I’ve really enjoyed this interview as I don’t think I’ve ever spoken to Kiran so in depth about his experience despite being friends for years. “I think it makes you more humble – puts things into perspective. As a GP, we’re very very nosy people – we like to get involved and know how they are living and know why they are the way they are, what really drives them to feeling so low or anxious and you’re in this unique position where you’re allowed to be nosy and really ask questions and get an insight into other people’s lives. Being a GP but in all these different settings broadens your horizons massively because you are in a unique position to see what peoples lives are like, not just from reading the paper and all these headlines on ‘poor refugees’ ‘poor migrants’ and look at all the sh*t that they are going through. You really need to have the one-on-one opportunity to listen and if you listen well that can be really therapeutic at the same time.” I think, for Kiran, GP really suits him because of his compassion towards others. “It gives you a unique chance to really be there for people when times are really really hard. Maybe often it’s not medicine that you’re giving but the social and psychological support. It’s like reassurance because everyone is so super anxious that they get really anxious about even having a sore throat for half an hour. But the whole situation just heightens people’s anxiety about everything. You can really do a lot for people as a GP and that can impact someone for the rest of their day, or maybe weeks, or maybe months or life..”
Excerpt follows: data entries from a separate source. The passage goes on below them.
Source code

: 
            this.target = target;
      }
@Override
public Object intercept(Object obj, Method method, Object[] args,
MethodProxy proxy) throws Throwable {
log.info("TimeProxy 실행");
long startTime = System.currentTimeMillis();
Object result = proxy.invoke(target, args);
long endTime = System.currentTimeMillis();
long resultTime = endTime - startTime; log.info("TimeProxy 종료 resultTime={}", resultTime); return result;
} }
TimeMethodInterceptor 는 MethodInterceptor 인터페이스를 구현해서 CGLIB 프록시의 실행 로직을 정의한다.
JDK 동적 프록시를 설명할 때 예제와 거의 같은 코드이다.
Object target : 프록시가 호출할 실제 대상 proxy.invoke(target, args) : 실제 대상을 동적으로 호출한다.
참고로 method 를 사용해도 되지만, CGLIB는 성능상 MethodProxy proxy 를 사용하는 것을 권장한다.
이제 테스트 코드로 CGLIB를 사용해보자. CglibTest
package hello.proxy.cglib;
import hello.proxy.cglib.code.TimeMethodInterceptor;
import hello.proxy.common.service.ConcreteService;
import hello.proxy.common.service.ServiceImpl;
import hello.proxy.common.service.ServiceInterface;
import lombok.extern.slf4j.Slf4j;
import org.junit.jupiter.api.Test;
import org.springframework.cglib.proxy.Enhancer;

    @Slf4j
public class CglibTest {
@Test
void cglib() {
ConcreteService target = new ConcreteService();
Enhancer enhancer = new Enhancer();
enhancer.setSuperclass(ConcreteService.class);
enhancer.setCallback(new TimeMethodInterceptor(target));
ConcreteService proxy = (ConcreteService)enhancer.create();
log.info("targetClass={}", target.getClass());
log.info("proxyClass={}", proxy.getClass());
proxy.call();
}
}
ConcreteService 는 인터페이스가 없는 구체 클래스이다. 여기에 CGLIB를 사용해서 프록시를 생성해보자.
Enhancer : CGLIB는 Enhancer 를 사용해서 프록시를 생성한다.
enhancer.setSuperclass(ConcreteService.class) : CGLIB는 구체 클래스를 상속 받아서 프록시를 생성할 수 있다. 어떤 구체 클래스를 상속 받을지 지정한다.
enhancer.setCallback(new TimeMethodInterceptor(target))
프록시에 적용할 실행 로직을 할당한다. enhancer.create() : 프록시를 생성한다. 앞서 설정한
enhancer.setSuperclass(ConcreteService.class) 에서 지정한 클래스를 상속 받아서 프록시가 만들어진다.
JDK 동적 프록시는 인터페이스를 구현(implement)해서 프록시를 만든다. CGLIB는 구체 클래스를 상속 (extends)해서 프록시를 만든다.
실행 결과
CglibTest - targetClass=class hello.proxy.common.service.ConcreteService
So any final words of advice? “I would say, if this is something that you want to do, just do it, just go out and do it. Go and contact people like DOTW or MSF or Red Cross, look at their criteria, send them application forms and if they don’t quite fit, see what you need to fit and then get involved. Sometimes it can be a bit difficult because there are a lot of people who want to get involved. One way is, you need to be qualified GP, but start off on volunteering like Project London (DOTW) clinic to get an insight or get some experience with refugees or migrants or undocumented migrants. From there, they can help you get involved with overseas refugee work after that. There’s plenty of things that you can do.”
Kiran is a F5 GP, currently working in the UK and Germany. He has done two missions to Greece after qualifying as a GP as well as work in Nepal. He will be off to Sierra Leone later this year for the RCGP/VSO partnership.